* WHAT THE TASK REQUIRES *
Write the records out again, keeping each line exactly as it is.

Source data:

# # #

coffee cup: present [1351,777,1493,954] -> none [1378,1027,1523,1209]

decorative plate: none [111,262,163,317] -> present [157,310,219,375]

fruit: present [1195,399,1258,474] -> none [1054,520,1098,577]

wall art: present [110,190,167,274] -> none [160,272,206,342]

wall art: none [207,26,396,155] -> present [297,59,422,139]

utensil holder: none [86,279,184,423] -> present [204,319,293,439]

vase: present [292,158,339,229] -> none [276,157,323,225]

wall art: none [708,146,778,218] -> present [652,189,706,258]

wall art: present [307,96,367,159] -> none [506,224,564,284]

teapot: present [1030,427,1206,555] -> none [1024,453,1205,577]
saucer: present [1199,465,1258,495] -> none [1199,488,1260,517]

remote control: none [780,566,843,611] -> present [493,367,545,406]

# # #

* EXERCISE SOLUTION *
coffee cup: present [1351,777,1493,954] -> none [1378,1027,1523,1209]

decorative plate: none [111,262,163,317] -> present [157,310,219,375]

fruit: present [1195,399,1258,474] -> none [1054,520,1098,577]

wall art: present [110,190,167,274] -> none [160,272,206,342]

wall art: none [207,26,396,155] -> present [297,59,422,139]

utensil holder: none [86,279,184,423] -> present [204,319,293,439]

vase: present [292,158,339,229] -> none [276,157,323,225]

wall art: none [708,146,778,218] -> present [652,189,706,258]

wall art: present [307,96,367,159] -> none [506,224,564,284]

teapot: present [1030,427,1206,555] -> none [1024,453,1205,577]
saucer: present [1199,465,1258,495] -> none [1199,488,1260,517]

remote control: none [780,566,843,611] -> present [493,367,545,406]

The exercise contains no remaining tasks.